Job item
Which lines in the material below contain the string "için"? Pull out each of them in full, treating uppercase and lowercase as different.

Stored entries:
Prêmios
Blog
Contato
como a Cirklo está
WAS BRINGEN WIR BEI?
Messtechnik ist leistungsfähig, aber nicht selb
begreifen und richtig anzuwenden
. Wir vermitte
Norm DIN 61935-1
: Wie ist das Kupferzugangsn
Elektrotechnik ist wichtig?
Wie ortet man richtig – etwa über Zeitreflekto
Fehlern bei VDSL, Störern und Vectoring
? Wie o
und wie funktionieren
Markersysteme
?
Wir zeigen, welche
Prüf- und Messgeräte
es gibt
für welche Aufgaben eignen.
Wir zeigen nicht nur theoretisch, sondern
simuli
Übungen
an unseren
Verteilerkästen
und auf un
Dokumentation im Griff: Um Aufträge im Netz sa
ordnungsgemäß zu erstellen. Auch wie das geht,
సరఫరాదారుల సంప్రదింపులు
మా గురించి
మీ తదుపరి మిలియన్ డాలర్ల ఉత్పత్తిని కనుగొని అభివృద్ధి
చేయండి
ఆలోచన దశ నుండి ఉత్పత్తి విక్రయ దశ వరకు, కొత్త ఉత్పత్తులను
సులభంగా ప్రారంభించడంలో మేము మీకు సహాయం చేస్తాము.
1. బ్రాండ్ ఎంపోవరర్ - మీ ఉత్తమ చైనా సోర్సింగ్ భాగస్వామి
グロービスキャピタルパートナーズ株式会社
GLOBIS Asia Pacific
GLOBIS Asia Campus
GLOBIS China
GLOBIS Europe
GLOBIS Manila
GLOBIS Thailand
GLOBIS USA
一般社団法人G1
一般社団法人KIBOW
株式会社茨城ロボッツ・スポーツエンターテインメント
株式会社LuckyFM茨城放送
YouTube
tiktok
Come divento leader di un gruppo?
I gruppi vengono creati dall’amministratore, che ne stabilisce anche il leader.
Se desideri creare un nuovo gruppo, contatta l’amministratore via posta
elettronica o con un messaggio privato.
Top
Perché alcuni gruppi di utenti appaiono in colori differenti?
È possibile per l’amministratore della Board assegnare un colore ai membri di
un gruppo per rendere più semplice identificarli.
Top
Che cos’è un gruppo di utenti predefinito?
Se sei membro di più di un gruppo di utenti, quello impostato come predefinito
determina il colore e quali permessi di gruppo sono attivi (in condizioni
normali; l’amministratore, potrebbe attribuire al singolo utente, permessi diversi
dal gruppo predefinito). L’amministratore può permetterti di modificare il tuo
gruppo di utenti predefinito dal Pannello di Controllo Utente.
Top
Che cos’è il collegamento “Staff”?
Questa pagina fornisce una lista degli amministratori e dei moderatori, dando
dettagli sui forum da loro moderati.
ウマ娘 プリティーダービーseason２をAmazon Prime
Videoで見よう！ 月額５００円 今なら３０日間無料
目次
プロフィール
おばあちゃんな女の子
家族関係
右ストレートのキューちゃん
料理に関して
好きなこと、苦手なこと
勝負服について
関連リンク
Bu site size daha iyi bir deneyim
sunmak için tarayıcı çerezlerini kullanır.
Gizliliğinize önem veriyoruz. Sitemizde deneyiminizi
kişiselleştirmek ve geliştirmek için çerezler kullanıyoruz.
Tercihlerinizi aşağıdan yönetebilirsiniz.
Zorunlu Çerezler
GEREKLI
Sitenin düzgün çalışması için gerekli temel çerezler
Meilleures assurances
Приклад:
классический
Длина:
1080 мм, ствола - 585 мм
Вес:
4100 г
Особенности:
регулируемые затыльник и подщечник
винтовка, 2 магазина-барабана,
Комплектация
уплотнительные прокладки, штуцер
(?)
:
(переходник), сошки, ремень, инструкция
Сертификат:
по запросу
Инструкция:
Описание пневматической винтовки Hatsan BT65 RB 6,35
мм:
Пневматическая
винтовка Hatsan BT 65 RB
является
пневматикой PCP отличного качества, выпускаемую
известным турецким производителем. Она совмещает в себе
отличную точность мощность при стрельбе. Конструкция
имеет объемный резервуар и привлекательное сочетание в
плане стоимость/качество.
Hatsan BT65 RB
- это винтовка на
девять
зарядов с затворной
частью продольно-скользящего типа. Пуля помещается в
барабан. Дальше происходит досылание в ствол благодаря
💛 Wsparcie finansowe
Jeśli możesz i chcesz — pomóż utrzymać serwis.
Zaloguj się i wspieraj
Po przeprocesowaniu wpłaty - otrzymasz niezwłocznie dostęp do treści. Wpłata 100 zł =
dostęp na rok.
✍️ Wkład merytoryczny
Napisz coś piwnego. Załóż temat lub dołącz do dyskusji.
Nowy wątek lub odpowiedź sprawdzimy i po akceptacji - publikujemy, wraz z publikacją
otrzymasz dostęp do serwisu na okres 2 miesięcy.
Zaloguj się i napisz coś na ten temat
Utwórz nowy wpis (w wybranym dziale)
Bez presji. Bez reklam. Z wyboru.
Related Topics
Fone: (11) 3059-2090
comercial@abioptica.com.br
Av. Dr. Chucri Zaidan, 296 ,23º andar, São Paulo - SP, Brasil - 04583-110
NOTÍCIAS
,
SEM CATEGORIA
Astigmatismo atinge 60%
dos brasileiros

Answer for the task
sunmak için tarayıcı çerezlerini kullanır.
kişiselleştirmek ve geliştirmek için çerezler kullanıyoruz.
Sitenin düzgün çalışması için gerekli temel çerezler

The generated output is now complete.